So there’s a really horrific murder that’s been widely reported in the Oz media in the last couple of days. The reports of the murder are in fact so graphic that tabloid ambulance chasers around the world have picked it up with glee. In short it’s a particularly gruesome case of domestic violence, specifically intimate partner violence: about one woman is murdered every week in Australia by her intimate partner.
But no. The “great story” to come out of this is that the murdered woman was transgender. She was a woman of colour from Indonesia. She was working in the sex industry and was using her earnings to support her family in Indonesia, allowing her siblings to get educations. How do you think that aspect of the story was portrayed?
The answer, where the tabloid gutter press is concerned, was to deliberately choose a bikini glamour shot and splash that, along with a disgusting transphobic slur, across the front page of a major newspaper as though it was Page 3 of The Sun. The woman’s body was subjected to extreme indignity post mortem, but that gross offence to her person has been willingly continued by the sensationalist news media refusing to treat her like a human being worthy of basic respect in death.
There’s a time to talk about violence against women. There’s a time to talk about racial violence against people of non-Anglo appearance. There’s a time to talk about sexual violence against sex workers. There’s even a time to talk about violence against transgender people and in the particular case of female transgender sex workers, one can point out that transphobic terms found in the porn and sex industries are more for the ready consumption of the johns than for the self-determination and dignity of transgender people, if you really must go there.
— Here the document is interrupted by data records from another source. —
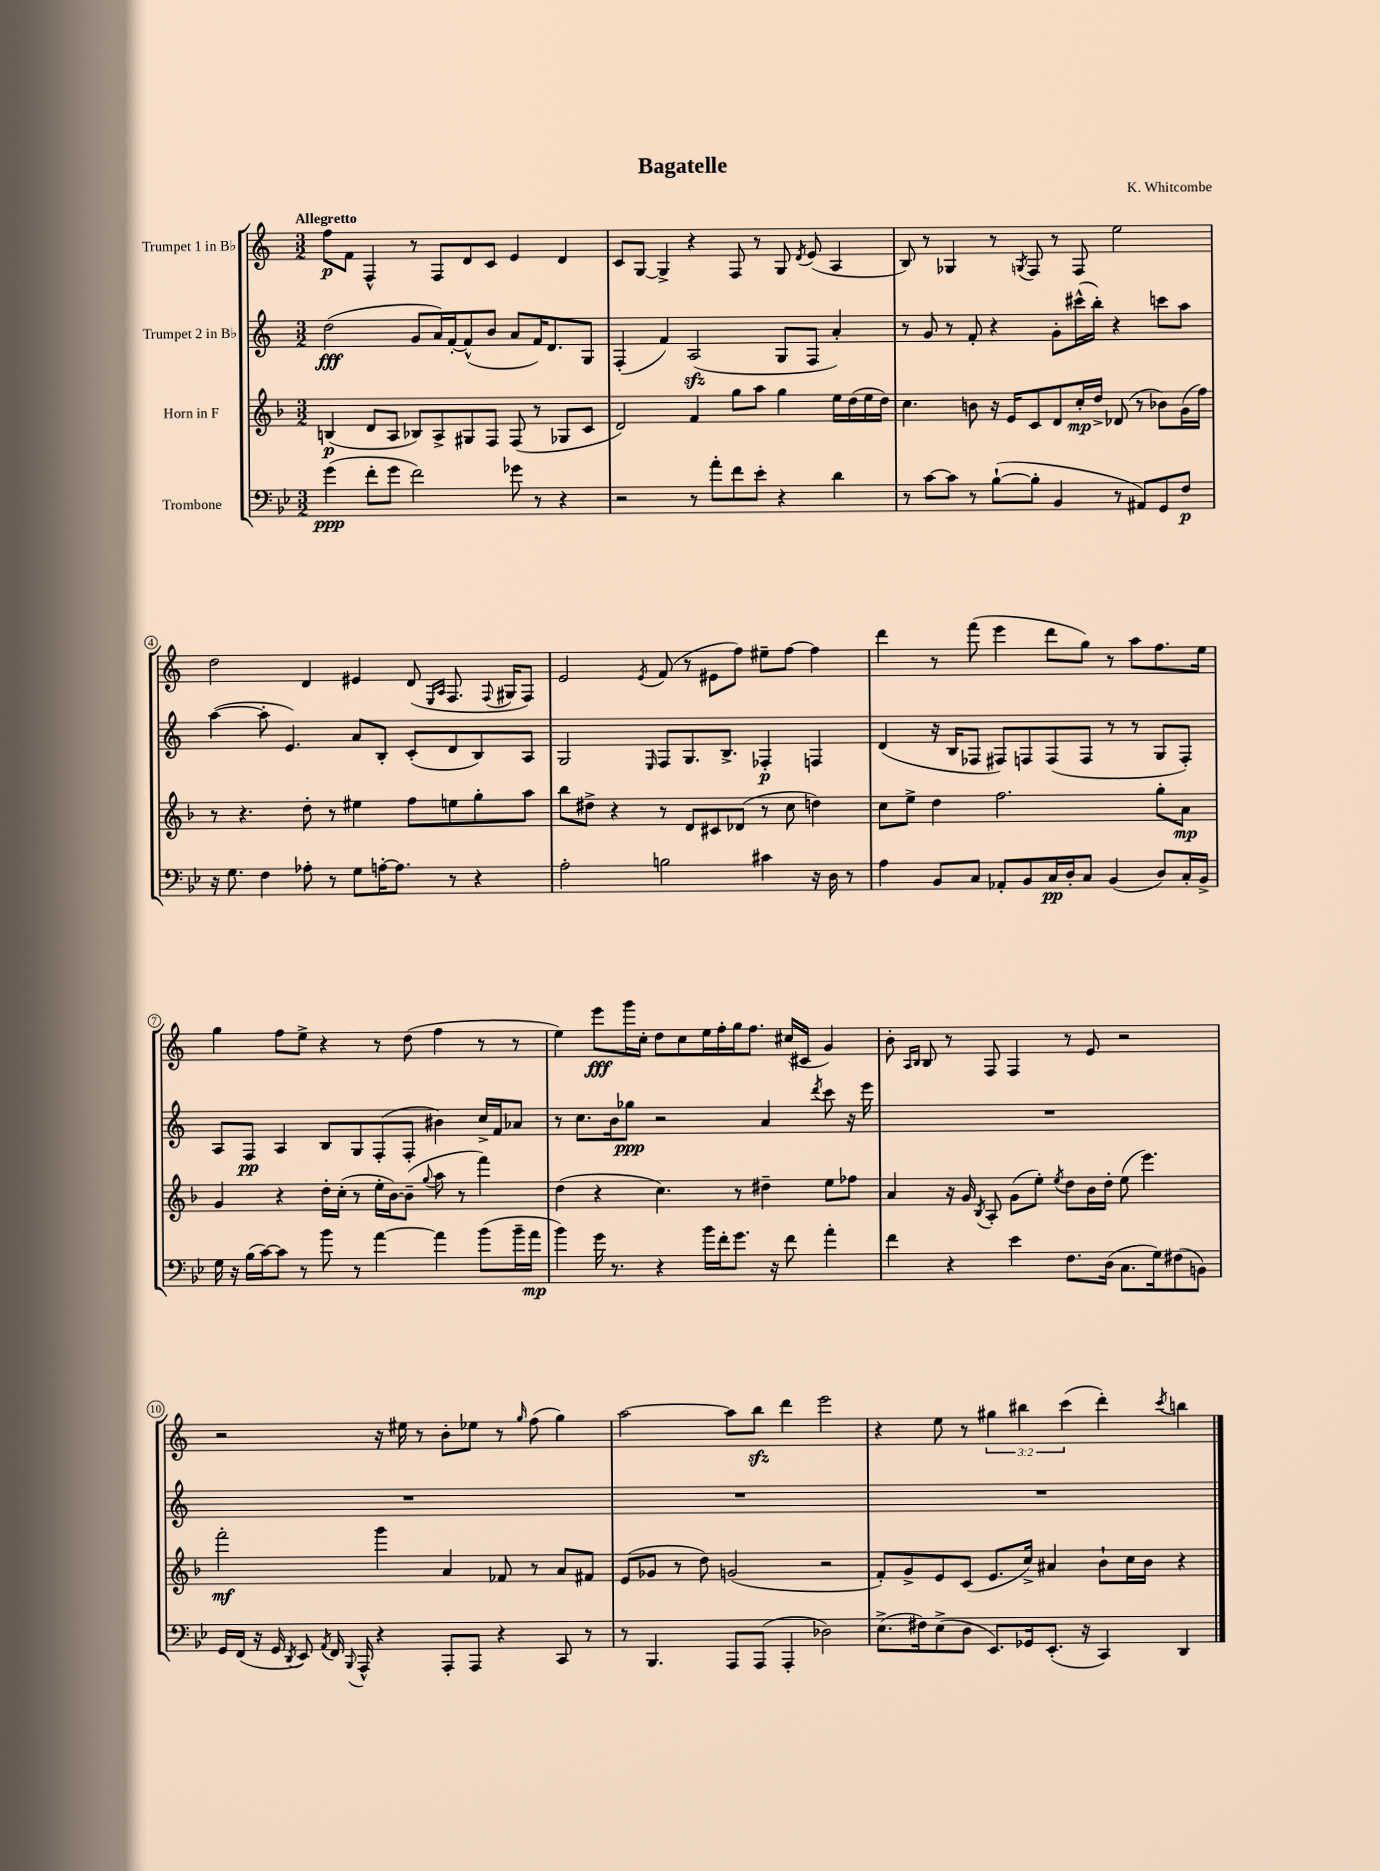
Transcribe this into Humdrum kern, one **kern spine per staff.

**kern	**kern	**kern	**kern
*staff4	*staff3	*staff2	*staff1
*clefF4	*clefG2	*clefG2	*clefG2
*k[b-e-]	*k[b-]	*k[]	*k[]
*M3/2	*M3/2	*M3/2	*M3/2
(4g	(4B	(2dd	8ff
.	.	.	8f
8f'	8d	.	4F^^
8g	8A	.	.
2f)	8B-)	8g	8r
.	8A^	16a)	8F
.	.	[16f'	.
.	8G#	(8f^^]	8d
.	8F	8b	8c
8g-	(8F	8a	4e
8r	8r	16f)	.
.	.	8.d	.
4r	8G-	.	4d
.	8c	8G	.
=	=	=	=
2r	2d)	(4F'	8c
.	.	.	[8G
.	.	4f)	4G^]
8r	4f	(2A	4r
8a'	.	.	.
8f	8gg	.	8F
8e-'	8aa	.	8r
4r	4gg	8G	8G
.	.	.	8qd
.	.	8F	(8e
4d	16ee	4a')	4A
.	(16dd	.	.
.	16ee	.	.
.	16dd)	.	.
=	=	=	=
8r	4.cc	8r	8B)
[8c	.	8g	8r
8c]	.	8r	4G-
8r	8b	8f'	.
([8B-`	16r	4r	8r
.	16e	.	.
.	.	.	8qG
8B-']	8c	.	8F
4BB-	8d	8g'	8r
.	16cc'	(16ccc#^^	8F
.	16dd^	16bb')	.
8r	(8d-	4r	2ee
8AA#)	8r	.	.
8GG	8b-)	8ccc	.
8F	(16g	8aa	.
.	16ff)	.	.
=	=	=	=
16r	8r	([4aa	2dd
8.G	.	.	.
.	4.r	.	.
4F	.	8aa']	.
.	.	4.e)	.
8A-'	8dd'	.	4d
8r	8r	.	.
8G	4ee#	8a	4e#
[16A'	.	8B'	.
8.A]	.	.	.
.	8ff	(8c'	(8d
.	.	.	16qqE
.	.	.	16qqA
8r	8ee	8d	8.F
4r	8gg'	8B)	.
.	.	.	8qqF
.	.	.	16G#
.	8aa	8A	8F)
=	=	=	=
2A'	8bb-	2G	2e
.	8dd#^	.	.
.	4r	.	.
.	.	16qqE	8qe
2B	8r	8F	(8f
.	8d	8.G	8r
.	8c#	.	8e#
.	.	8.B^	.
.	(8d-	.	8ff)
4c#	8r	4F-'	8ee#~
.	8cc	.	[8ff
16r	4dd)	4F	4ff]
16D	.	.	.
8r	.	.	.
=	=	=	=
4A	8cc	(4d	4ddd
.	8ee^	.	.
8BB-	4dd	16r	8r
.	.	16B	.
8C	.	8F-	(8fff
8AA-'	2.ff	8F#)	4eee
8BB-	.	8F	.
16C	.	(8F	8ddd
16D'	.	.	.
8C	.	8F	8gg)
(4BB-	.	8r	8r
.	.	8r	8aa
8D)	8gg'	8G	8.ff
16C'	8a	8F')	.
16BB-^	.	.	16ee
=	=	=	=
16G	4g	8A	4gg
16r	.	.	.
(16B-	.	8F	.
[16c)	.	.	.
8c]	4r	4A	8ff
8r	.	.	8ee^
8b-	16dd'	8B	4r
.	(16cc'	.	.
8r	8r	8G	.
[4a	16ee'	(8F'	8r
.	[16b-)	.	.
.	(8b-~]	8F'	(8dd
.	8qqgg	.	.
4a]	8aa	4b#)	4ff
.	8r	.	.
(8b-	4fff)	16cc^	8r
.	.	16f	.
16b-~	.	8a-	8r
16a	.	.	.
=	=	=	=
4b-)	(4dd	8r	4ee)
.	.	8.cc	.
16g	4r	.	8eee
8.r	.	16b	.
.	.	8gg-	16ggg
.	.	.	16cc'
4r	4.cc)	2r	8dd
.	.	.	8cc
16b-	.	.	16ee
16f'	.	.	16ff'
8.g	8r	.	16gg
.	.	.	8.ff
.	4dd#~	4a	.
16r	.	.	.
8f	.	.	(16cc#
.	.	.	16c#
.	.	8qddd	.
4a'	8ee	8ccc	4g)
.	8ff-	16r	.
.	.	16eee	.
=	=	=	=
4f	4a	1.r	8b'
.	.	.	16qqA
.	.	.	16qqB
.	.	.	8B
4r	16r	.	8r
.	16g	.	.
.	8qB-	.	.
.	8A'	.	8F
4e-	(8g	.	4F
.	8ee')	.	.
.	8qee	.	.
8.F	8dd	.	8r
.	16b-	.	8e
(16D	16dd'	.	.
8.C	(8ee	.	2r
.	4.eee)	.	.
16G)	.	.	.
(8F#	.	.	.
8BB)	.	.	.
=	=	=	=
16GG	2fff'	1.r	2r
(16FF	.	.	.
16r	.	.	.
16GG	.	.	.
8qDD	.	.	.
8EE-)	.	.	.
8qAA	.	.	.
16FF	.	.	.
8qqBBB-	.	.	.
16AAA^^	.	.	.
4r	4ggg	.	16r
.	.	.	16ee#
.	.	.	8r
8AAA'	4a	.	8b'
8AAA	.	.	8ee-
4r	8f-	.	8r
.	.	.	16qqgg
.	8r	.	(8ff
8CC	8a	.	4gg)
8r	8f#	.	.
=	=	=	=
8r	(8e	1.r	[2aa
4.BBB-	8g-	.	.
.	8r	.	.
.	8dd)	.	.
8AAA	(2g	.	8aa]
(8AAA	.	.	8bb
4AAA'	.	.	4ddd
2D-)	2r	.	2eee
=	=	=	=
(8.E-^	8f')	1.r	4r
.	8g^	.	.
16F#)	.	.	.
(8E-^	8e	.	8ee
8D	(8c	.	8r
8.EE-)	8.e	.	6gg#
.	.	.	6bb#
16GG-	16cc^)	.	.
(8.EE-'	4a#	.	.
.	.	.	(6ccc
16r	.	.	.
4CC)	8b-`	.	4ddd')
.	16cc	.	.
.	16b-	.	.
.	.	.	8qccc
4DD	4r	.	4bb
==	==	==	==
*-	*-	*-	*-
But that is all beside the point. There is a sick culture that is happy to ignore an act of extreme violence by a man against a woman who happens to be his partner, and to substitute sordid speculation that reduces the deceased woman to her genitals, or what she did with them. That, too, is a form of extreme violence against women like Mayang Prasetyo.
What can you do?
• Sign this petition on change·org
• Write a complaint to the Press Council of Australia protesting gross transphobia that contravenes the newspapers’ own journalistic standards on the reporting of deceased people.
What shouldn’t you do?
• Join in a harassment campaign of the journalists. Their editors and sub-editors are responsible for the sick culture that not merely tolerates but merrily encourages gutter journalism like this – harassing the individuals who wrote the article won’t fix the toxic, abusive culture.
Further reading by responsible journalists:
• Clementine Ford in Daily Life: Mayang Prasetyo’s murder and the problem with domestic violence reporting
• Amy Gray in The Guardian: Neither job nor gender identity killed Mayang Prasetyo. She died because of a man who felt entitled to her
• Kate Doak in The Hoopla: Words Can Be Deadly — note that Kate is a trans woman and a journalist, which gives her condemnation of the transphobic reporting additional passion.
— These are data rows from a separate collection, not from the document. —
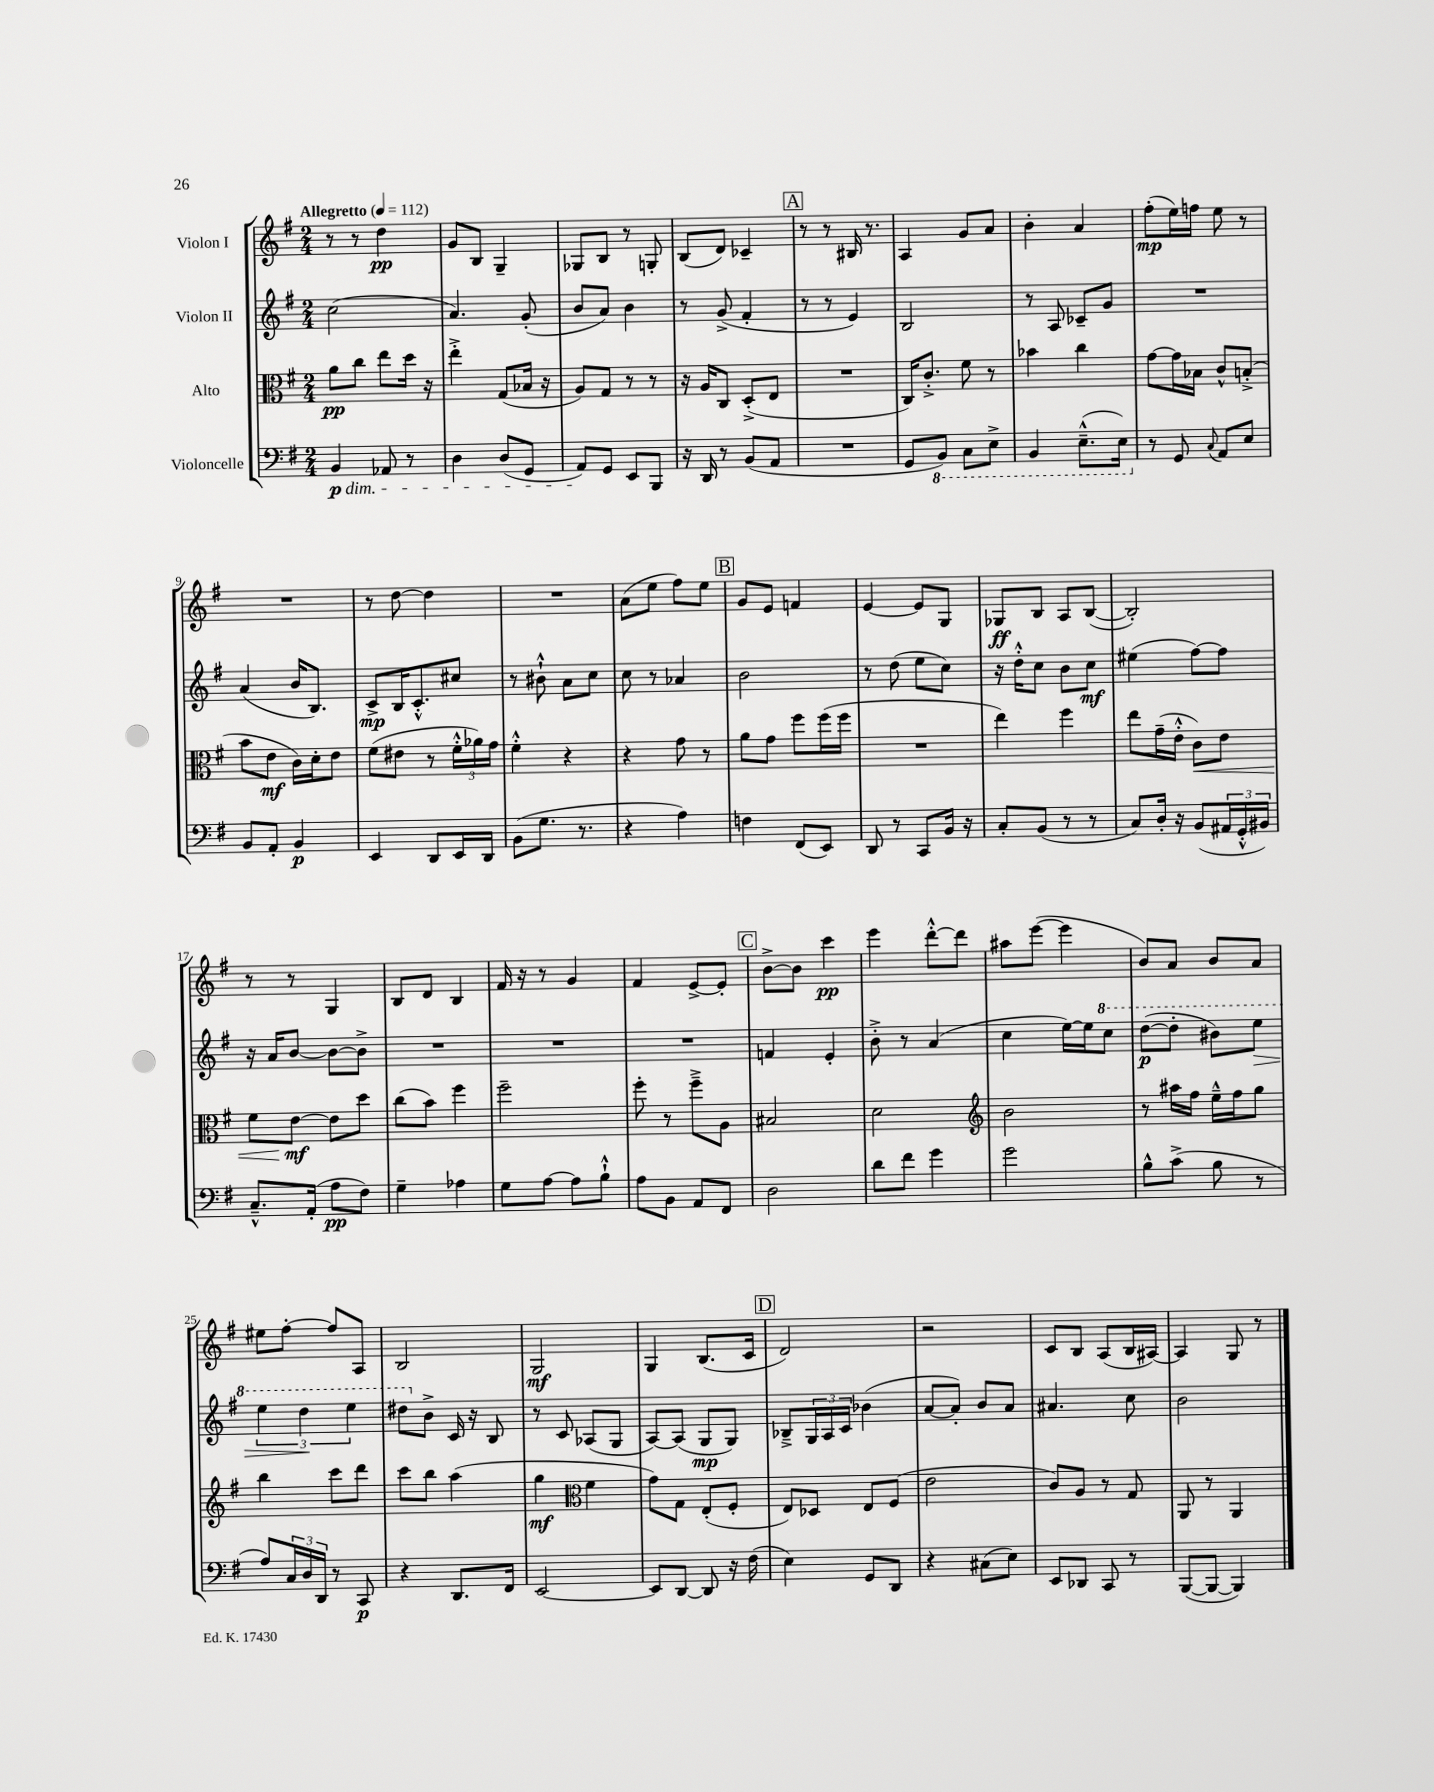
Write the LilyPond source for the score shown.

<<
\new StaffGroup <<
\new Staff = "s0" \with { instrumentName = "Violon I" } {
    \clef treble \key g \major \numericTimeSignature \time 2/4 \tempo "Allegretto" 4 = 112
    r8 r8 d''4\pp |
    g'8 b8 g4-- |
    ges8 b8 r8 g8-. |
    b8( d'8) ces'4-- |
    \mark \markup { \box "A" } r8 r8 bis16 r8. |
    a4 g'8 a'8 |
    b'4-. a'4 |
    fis''8-.\mp( e''16) f''16 e''8 r8 |
    R2 |
    r8 d''8~ d''4 |
    R2 |
    a'8( e''8 fis''8) e''8 |
    \mark \markup { \box "B" } g'8 e'8 f'4 |
    e'4~ e'8 g8 |
    ges8\ff b8 a8 b8~( |
    b2-.) |
    r8 r8 g4 |
    b8 d'8 b4 |
    fis'16 r16 r8 g'4 |
    fis'4 e'8~-> e'8-. |
    \mark \markup { \box "C" } b'8~-> b'8 c'''4\pp |
    e'''4 d'''8~-.-^ d'''8 |
    ais''8 e'''8~( e'''4 |
    b'8) a'8 b'8 a'8 |
    eis''8 fis''8~-. fis''8 a8 |
    b2 |
    g2\mf |
    g4 b8.( c'16 |
    \mark \markup { \box "D" } d'2) |
    r2 |
    c'8 b8 a8( b16 ais16~) |
    ais4 g8 r8 \bar "|." |
}
\new Staff = "s1" \with { instrumentName = "Violon II" } {
    \clef treble \key g \major \numericTimeSignature \time 2/4
    c''2( |
    a'4.) g'8-.( |
    b'8 a'8) b'4 |
    r8 g'8->( fis'4-. |
    \mark \markup { \box "A" } r8 r8 e'4) |
    b2 |
    r8 a8 ces'8-- g'8 |
    R2 |
    a'4( b'16 b8.) |
    c'8->\mp b16 c'8.-.-^ cis''8 |
    r8 bis'8-!-^ a'8 c''8 |
    c''8 r8 aes'4 |
    \mark \markup { \box "B" } b'2 |
    r8 d''8( e''8 c''8) |
    r16 d''16-.-^ c''8 b'8 c''8\mf |
    eis''4( fis''8~) fis''8 |
    r16 a'16 b'8~ b'8~ b'8-> |
    R2 |
    R2 |
    R2 |
    \mark \markup { \box "C" } f'4 e'4-. |
    b'8-.-> r8 a'4( |
    c''4 e''16~) e''16 \ottava #1 c'''8 |
    d'''8~\p( d'''8-. bis''8) e'''8\> |
    \tuplet 3/2 { e'''4 d'''4\! e'''4 } |
    dis'''8 \ottava #0 b'8-> c'16 r16 b8 |
    r8 c'8 aes8( g8 |
    a8~) a8( g8\mp g8) |
    \mark \markup { \box "D" } bes8---> \tuplet 3/2 { g16 a16 c'16 } bes'4( |
    a'8~ a'8-.) b'8 a'8 |
    ais'4. c''8 |
    b'2 \bar "|." |
}
\new Staff = "s2" \with { instrumentName = "Alto" } {
    \clef alto \key g \major \numericTimeSignature \time 2/4
    a'8\pp c''8 e''8 d''16 r16 |
    e''4-.-> g8( bes16 r16 |
    a8) g8 r8 r8 |
    r16 a16 c8 d8-.->( e8 |
    \mark \markup { \box "A" } R2 |
    c16) c'8.-.-> fis'8 r8 |
    bes'4 c''4 |
    g'8~ g'16 bes16 c'8-^ b8-.->( |
    b'8 e'8\mf c'16) d'16-. e'8 |
    fis'8( eis'8 r8 \tuplet 3/2 { fis'16-.-^ aes'16) g'16 } |
    fis'4-.-^ r4 |
    r4 g'8 r8 |
    \mark \markup { \box "B" } a'8 g'8 fis''8 fis''16( fis''16 |
    R2 |
    e''4) fis''4 |
    e''8 g'16--( e'16-.-^ c'8\<) e'8 |
    fis'8 e'8~\mf\! e'8 d''8 |
    c''8( b'8) fis''4 |
    fis''2-- |
    fis''8-. r8 fis''8---> a8 |
    \mark \markup { \box "C" } bis2 |
    d'2 |
    \clef treble b'2 |
    r8 ais''16 fis''16 e''16---^ fis''16 g''8 |
    b''4 c'''8 d'''8 |
    c'''8 b''8 a''4( |
    g''4\mf \clef alto fis'4 |
    g'8) g8 e8-.( fis8-. |
    \mark \markup { \box "D" } e8) des8 e8 fis8( |
    e'2 |
    c'8) a8 r8 g8 |
    a,8 r8 a,4 \bar "|." |
}
\new Staff = "s3" \with { instrumentName = "Violoncelle" } {
    \clef bass \key g \major \numericTimeSignature \time 2/4
    b,4\p\dim aes,8 r8 |
    d4 d8( g,8 |
    a,8\!) g,8 e,8 b,,8 |
    r16 d,16 r8 b,8( a,8 |
    \mark \markup { \box "A" } R2 |
    g,8 \ottava #-1 b,,8) c,8 e,8-> |
    b,,4 e,8.---^( e,16) \ottava #0 |
    r8 g,8 \appoggiatura { c8 } a,8 e8 |
    b,8 a,8-. b,4\p |
    e,4 d,8 e,16 d,16 |
    b,8( g8. r8. |
    r4 a4) |
    \mark \markup { \box "B" } f4 fis,8( e,8) |
    d,8 r8 c,8 b,16 r16 |
    c8-. b,8( r8 r8 |
    c8) d16-. r16 b,8( \tuplet 3/2 { ais,16 g,16-.-^ bis,16) } |
    c8.---^ a,16-.( a8\pp fis8) |
    g4-- aes4 |
    g8 a8~ a8 b8-!-^ |
    a8 b,8 a,8 fis,8 |
    \mark \markup { \box "C" } d2 |
    d'8 fis'8 g'4 |
    g'2 |
    b8-^ c'8->( b8 r8 |
    a8) \tuplet 3/2 { c16 d16 d,16 } r8 c,8\p |
    r4 d,8. fis,16 |
    e,2~ |
    e,8 d,8~ d,8 r16 fis16( |
    \mark \markup { \box "D" } e4) g,8 d,8 |
    r4 cis8( e8) |
    e,8 des,8 c,8 r8 |
    b,,8~( b,,8~ b,,4) \bar "|." |
}
>>
>>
• Elise Brooks in The Conversation: How media reports affect trans people, and what should be done — I strongly presume that Elise, like Kate, is also a trans woman.
The source of the most transphobic reporting (widely syndicated through Australia) belatedly issued a flimsy unsatisfactory apology – a not-pology – which you can see being dismantled as a gutless craven fake here. The not-pology extended only as far as Mayang’s family and friends, and didn’t extend to anyone who might have suffered splash damage from being targeted by transphobia or whorephobia, or the general erasure of women affected by domestic violence.